As metas do programa serão definidas dentro dos eixos estruturantes da gestão: segurança pública, saúde, educação, crescimento econômico, combate à desigualdade, inovação e cidades inteligentes, infraestrutura, agricultura e meio ambiente, e eficiência da gestão e governança.

“Essa reunião de hoje tem uma importância ímpar. É daqui que vamos ter a certeza de onde nós vamos chegar. Não acredito em governo que faz uma pauta a cada dia. Governo que tem uma pauta a cada dia não tem pauta nenhuma. Temos que ter um traçado muito claro para sabermos o que cada Secretaria e órgão do governo vai priorizar”, afirmou o governador.

Ao destacar o programa, o vice-governador lembrou do desejo de transformação da população na última eleição. “Foi um sentimento de mudança e um desejo de entrega grande por parte da população. E a nossa preocupação, a do governador quando criou esse programa, foi justamente a necessidade de entregar à população o que ela deseja. O governador determinou que cada secretário estabelecesse metas para sua pasta. Metas atingíveis, que estivessem em condições de estar no orçamento e executáveis. Esse programa foi criado justamente para acompanhar essas metas, a entrega dos resultados para a população”, sublinhou Tejota.

Para o vice-governador, o programa servirá como uma bússola para direcionar o governo durante os próximos três anos. Segundo Lincoln Tejota, em cada Secretaria, líderes serão capacitados pela Escola de Governo para que cada pasta também tenha uma pessoa que acompanhe as metas e as reuniões semanais.
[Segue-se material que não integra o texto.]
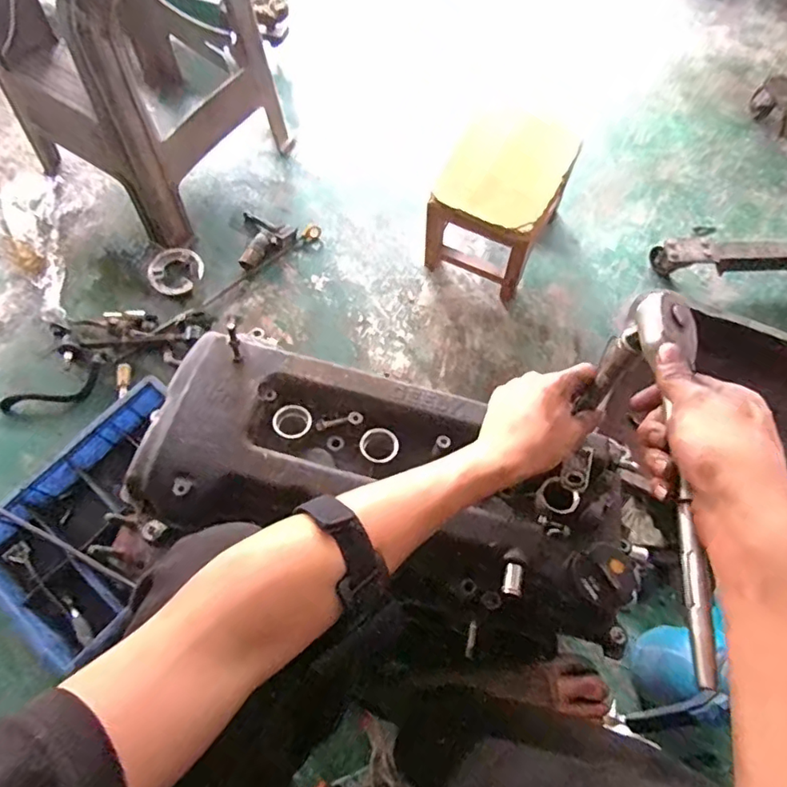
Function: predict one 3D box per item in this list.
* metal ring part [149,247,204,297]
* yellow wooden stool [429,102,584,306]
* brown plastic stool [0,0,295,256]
[{"bbox_3d":[-0.494,-0.276,1.266,0.106,0.029,0.120,27,69,8],"label":"metal ring part"},{"bbox_3d":[0.229,-0.422,1.244,0.239,0.225,0.326,25,69,7],"label":"yellow wooden stool"},{"bbox_3d":[-0.544,-0.708,1.117,0.445,0.564,0.442,30,70,9],"label":"brown plastic stool"}]

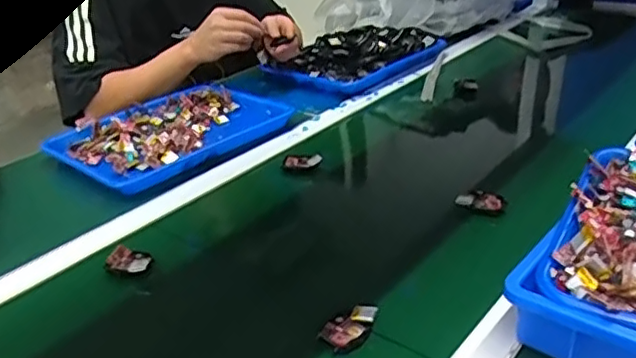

O decreto de criação do programa também permite a realocação de verbas orçamentárias, de acordo com o avanço ou a morosidade de cada meta. A decisão final ficará a cargo do governador. “Eu serei um incentivador. Meu papel de coordenar o programa e reuniões mensais entre os secretários servirá para articular as ações prioritárias do governo e colher as boas ideias de nosso secretariado”, afirmou Lincoln.

O vice-governador disse que um dos objetivos do Goiás de Resultados será buscar incremento de receitas e atração de novos negócios. Ele citou como exemplo a missão que fará a China na semana que vem. Segundo Tejota, o país é um dos maiores parceiros do Estado e importou de Goiás, só em abril, US$ 172 milhões.

“Temos de divulgar e explorar nossas potencialidades, a força do nosso Estado. Temos uma economia que está crescendo porque temos encarado os problemas de frente”, afirmou o vice-governador, que esclareceu, também, que a missão será feita a convite do vice-presidente da China e de um grupo de investidores. Portanto, não haverá custo para o Governo do Estado.